Esta polivalência permite-nos assumir a ambição de desenhar tudo, ainda que tenhamos consciência da necessidade de afinarmos agulhas, caso a caso, porque nem todas as oportunidades são boas para se propor tudo, da mesma forma que não haverá circunstância mais favorável para fazer acontecer do que a do presente.

Esta consciência também permite optimizar processos e recursos, numa lógica de saber ler onde e quando se deve investir, da melhor forma possível.

O nosso percurso tem-nos permitido desenhar, de forma bastante regular, o programa doméstico, quer sejam habitações unifamiliares de raiz, quer sejam remodelações de espaços já existentes, o que de certa forma nos deixa bastante orgulhosos, atendendo a que sermos solicitados por vários clientes que em nós depositam a sua expectativa no sentido de lhes desenharmos a casa, o seu refúgio, é talvez das maiores provas de confiança e por isso, inversamente, dos maiores desafios e responsabilidades a que nos podemos propor.

Que espaço mais ambicionado do que o nosso próprio habitat?

Ainda que sintamos esse peso, a experiência acumulada e a permanente evolução vão-nos permitindo assumir uma certa segurança e uma capacidade de adaptação que convive bem com programas, orçamentos, sítios, pessoas, expectativas e contextos distintos.

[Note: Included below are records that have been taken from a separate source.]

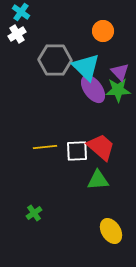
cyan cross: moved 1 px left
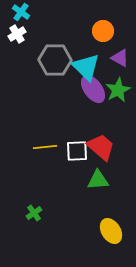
purple triangle: moved 14 px up; rotated 18 degrees counterclockwise
green star: rotated 25 degrees counterclockwise
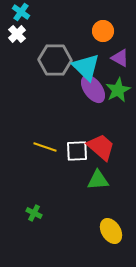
white cross: rotated 12 degrees counterclockwise
yellow line: rotated 25 degrees clockwise
green cross: rotated 28 degrees counterclockwise
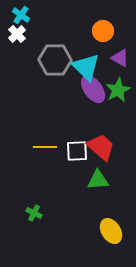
cyan cross: moved 3 px down
yellow line: rotated 20 degrees counterclockwise
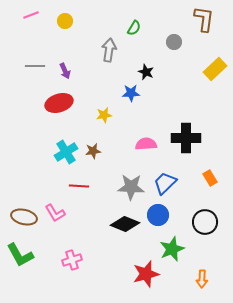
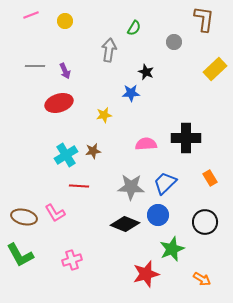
cyan cross: moved 3 px down
orange arrow: rotated 60 degrees counterclockwise
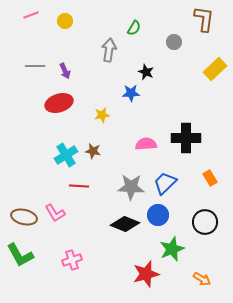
yellow star: moved 2 px left
brown star: rotated 21 degrees clockwise
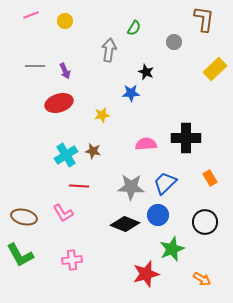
pink L-shape: moved 8 px right
pink cross: rotated 12 degrees clockwise
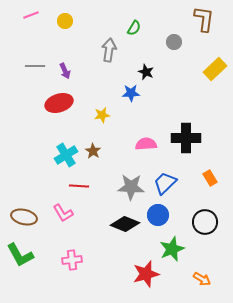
brown star: rotated 21 degrees clockwise
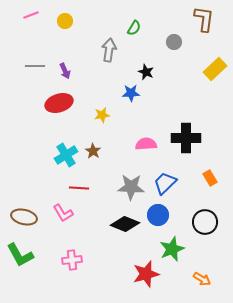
red line: moved 2 px down
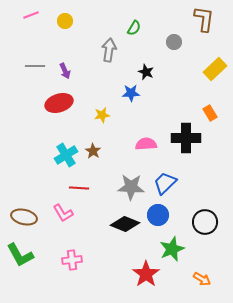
orange rectangle: moved 65 px up
red star: rotated 20 degrees counterclockwise
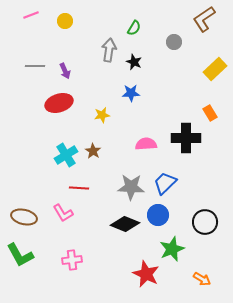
brown L-shape: rotated 132 degrees counterclockwise
black star: moved 12 px left, 10 px up
red star: rotated 12 degrees counterclockwise
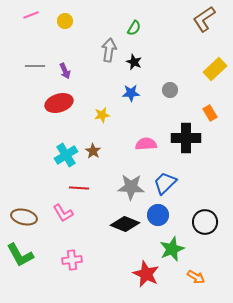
gray circle: moved 4 px left, 48 px down
orange arrow: moved 6 px left, 2 px up
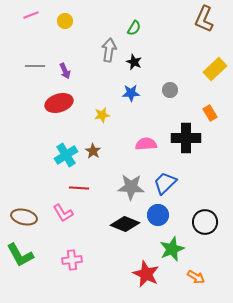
brown L-shape: rotated 32 degrees counterclockwise
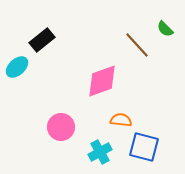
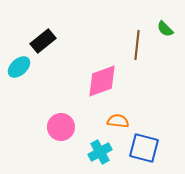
black rectangle: moved 1 px right, 1 px down
brown line: rotated 48 degrees clockwise
cyan ellipse: moved 2 px right
orange semicircle: moved 3 px left, 1 px down
blue square: moved 1 px down
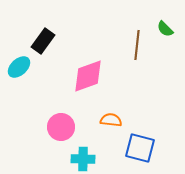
black rectangle: rotated 15 degrees counterclockwise
pink diamond: moved 14 px left, 5 px up
orange semicircle: moved 7 px left, 1 px up
blue square: moved 4 px left
cyan cross: moved 17 px left, 7 px down; rotated 30 degrees clockwise
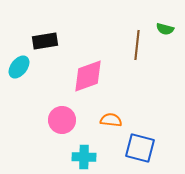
green semicircle: rotated 30 degrees counterclockwise
black rectangle: moved 2 px right; rotated 45 degrees clockwise
cyan ellipse: rotated 10 degrees counterclockwise
pink circle: moved 1 px right, 7 px up
cyan cross: moved 1 px right, 2 px up
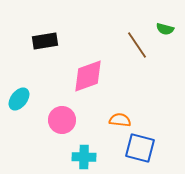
brown line: rotated 40 degrees counterclockwise
cyan ellipse: moved 32 px down
orange semicircle: moved 9 px right
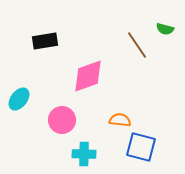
blue square: moved 1 px right, 1 px up
cyan cross: moved 3 px up
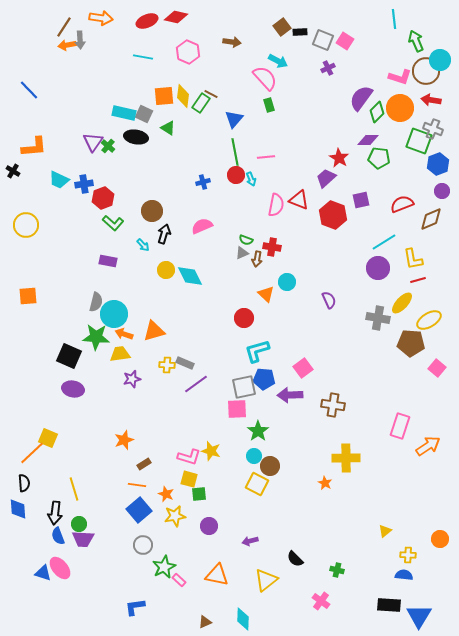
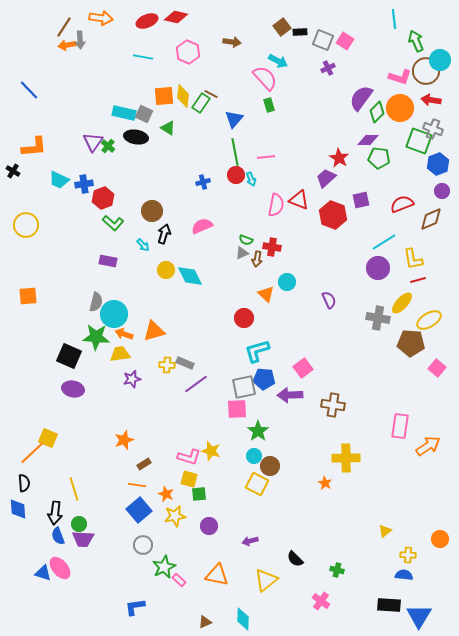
pink rectangle at (400, 426): rotated 10 degrees counterclockwise
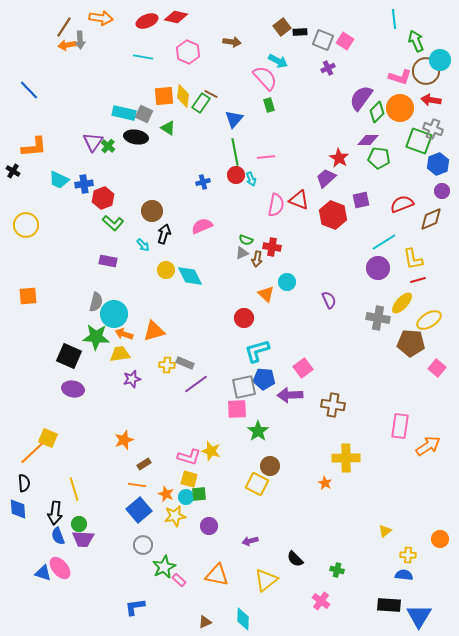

A alteração de programas, escalas e tipo de clientes, tem vindo a assumir cada vez mais peso no que fazemos e tem permitido mostrar a nossa capacidade de resposta.

Resolver, mais do que levar adiante caprichos de desenho.

Mas resolver bem, de forma a que o desenho se insinue mas não obstrua o essencial.

Fazer de forma a que não sigamos qualquer receituário, mas fazer de forma a que no fim pareça não haver outra solução que faça mais sentido.

Testar, testar, testar, e depois assumir, da melhor forma possível, um desenho coerente, comprometido, responsável, maturo, avesso às modas, neste registo, fora de moda até.

Confiar no desenho como forma de resolver questões concretas, problemas e situações que melhoram o dia a dia de quem nos consulta.

E fazê-lo bem, para que possamos sentir o belo, a presença dessa paz de espírito que nos surge quando o resultado é o que deve ser.

Sem concessões, porque a construção também pode ser a arte de materializar o que sonhamos!